◆ **WORK REQUIRED**
Scan the records for lines with the word "Universidade", and copy every such line.

◆ **DATA FOR THIS TASK**
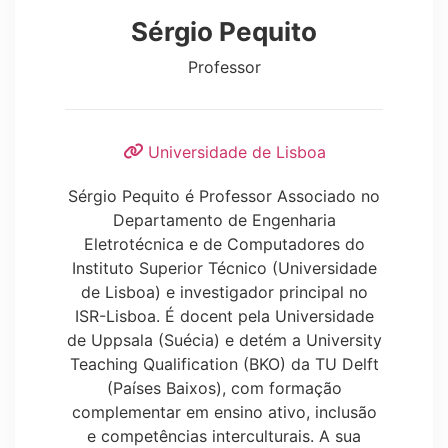
Sérgio Pequito
Professor
Universidade de Lisboa
Sérgio Pequito é Professor Associado no
Departamento de Engenharia
Eletrotécnica e de Computadores do
Instituto Superior Técnico (Universidade
de Lisboa) e investigador principal no
ISR-Lisboa. É docent pela Universidade
de Uppsala (Suécia) e detém a University
Teaching Qualification (BKO) da TU Delft
(Países Baixos), com formação
complementar em ensino ativo, inclusão
e competências interculturais. A sua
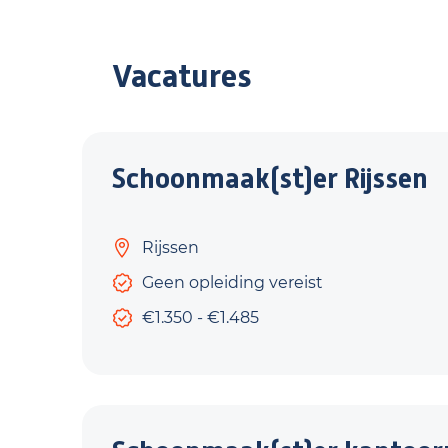
Vacatures
Schoonmaak(st)er Rijssen
Rijssen
Geen opleiding vereist
€1.350 - €1.485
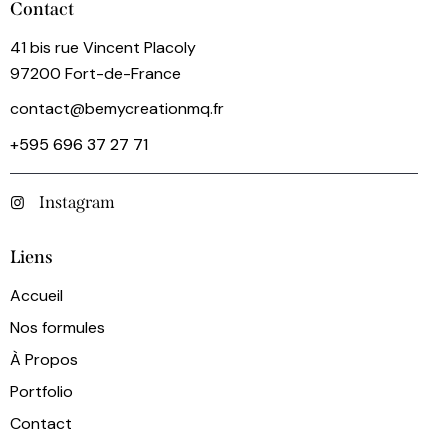
Contact
41 bis rue Vincent Placoly
97200 Fort-de-France
contact@bemycreationmq.fr
+595 696 37 27 71
Instagram
Liens
Accueil
Nos formules
À Propos
Portfolio
Contact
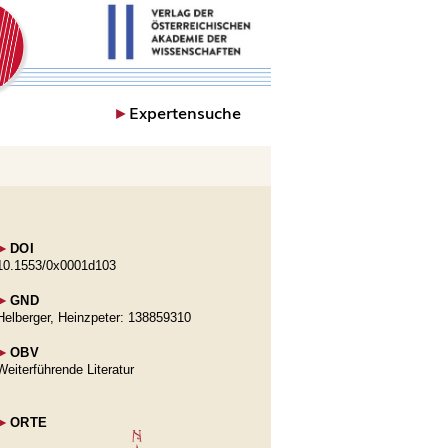
►
Expertensuche
►
DOI
10.1553/0x0001d103
►
GND
Helberger, Heinzpeter: 138859310
►
OBV
Weiterführende Literatur
►
ORTE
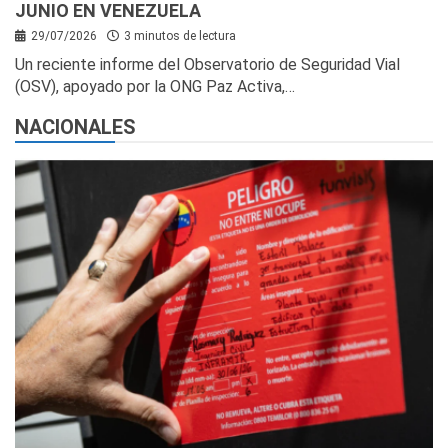
JUNIO EN VENEZUELA
29/07/2026
3 minutos de lectura
Un reciente informe del Observatorio de Seguridad Vial
(OSV), apoyado por la ONG Paz Activa,…
NACIONALES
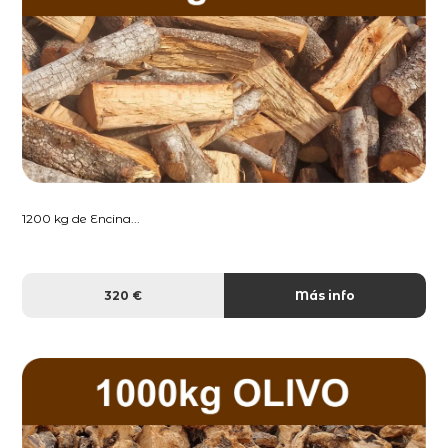
1200 kg de Encina...
320 €
Más info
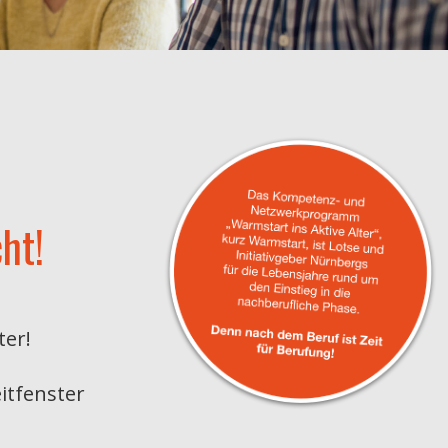
ht!
ter!
itfenster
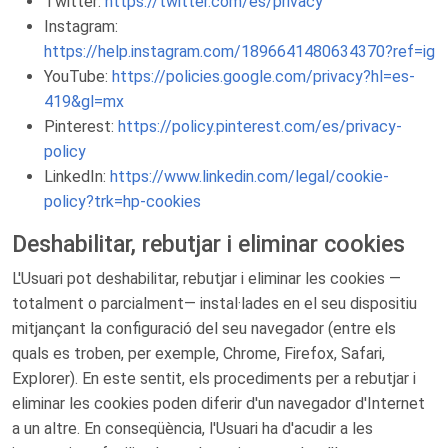
Twitter:
https://twitter.com/es/privacy
Instagram:
https://help.instagram.com/1896641480634370?ref=ig
YouTube:
https://policies.google.com/privacy?hl=es-
419&gl=mx
Pinterest:
https://policy.pinterest.com/es/privacy-
policy
LinkedIn:
https://www.linkedin.com/legal/cookie-
policy?trk=hp-cookies
Deshabilitar, rebutjar i eliminar cookies
L'Usuari pot deshabilitar, rebutjar i eliminar les cookies —
totalment o parcialment— instal·lades en el seu dispositiu
mitjançant la configuració del seu navegador (entre els
quals es troben, per exemple, Chrome, Firefox, Safari,
Explorer). En este sentit, els procediments per a rebutjar i
eliminar les cookies poden diferir d'un navegador d'Internet
a un altre. En conseqüència, l'Usuari ha d'acudir a les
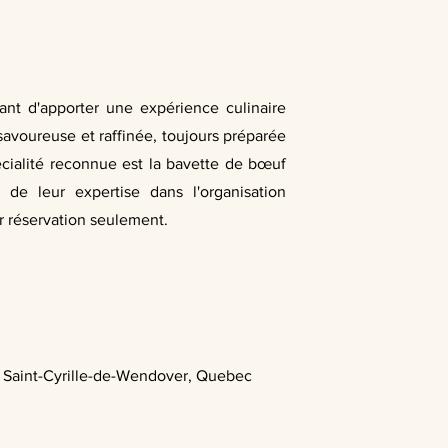
ant d'apporter une expérience culinaire
savoureuse et raffinée, toujours préparée
écialité reconnue est la bavette de bœuf
e leur expertise dans l'organisation
ur réservation seulement.
, Saint-Cyrille-de-Wendover, Quebec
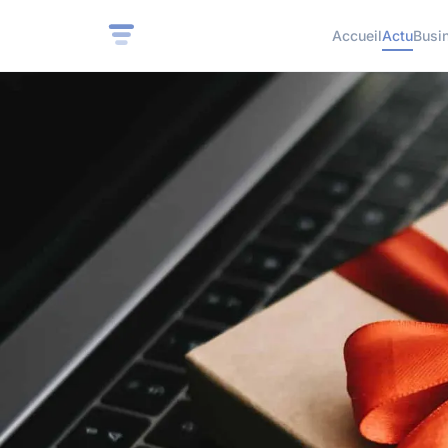
Accueil
Actu
Busi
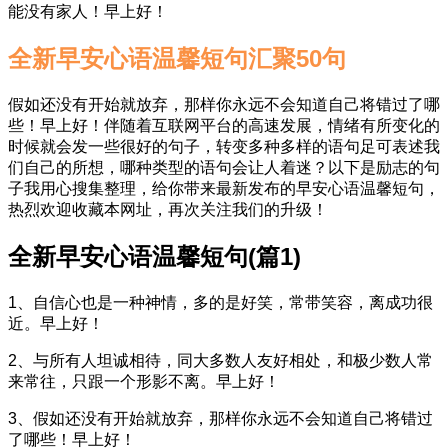
能没有家人！早上好！
全新早安心语温馨短句汇聚50句
假如还没有开始就放弃，那样你永远不会知道自己将错过了哪
些！早上好！伴随着互联网平台的高速发展，情绪有所变化的
时候就会发一些很好的句子，转变多种多样的语句足可表述我
们自己的所想，哪种类型的语句会让人着迷？以下是励志的句
子我用心搜集整理，给你带来最新发布的早安心语温馨短句，
热烈欢迎收藏本网址，再次关注我们的升级！
全新早安心语温馨短句(篇1)
1、自信心也是一种神情，多的是好笑，常带笑容，离成功很
近。早上好！
2、与所有人坦诚相待，同大多数人友好相处，和极少数人常
来常往，只跟一个形影不离。早上好！
3、假如还没有开始就放弃，那样你永远不会知道自己将错过
了哪些！早上好！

◆ **SOLUTION BELOW**
Universidade de Lisboa
Instituto Superior Técnico (Universidade
ISR-Lisboa. É docent pela Universidade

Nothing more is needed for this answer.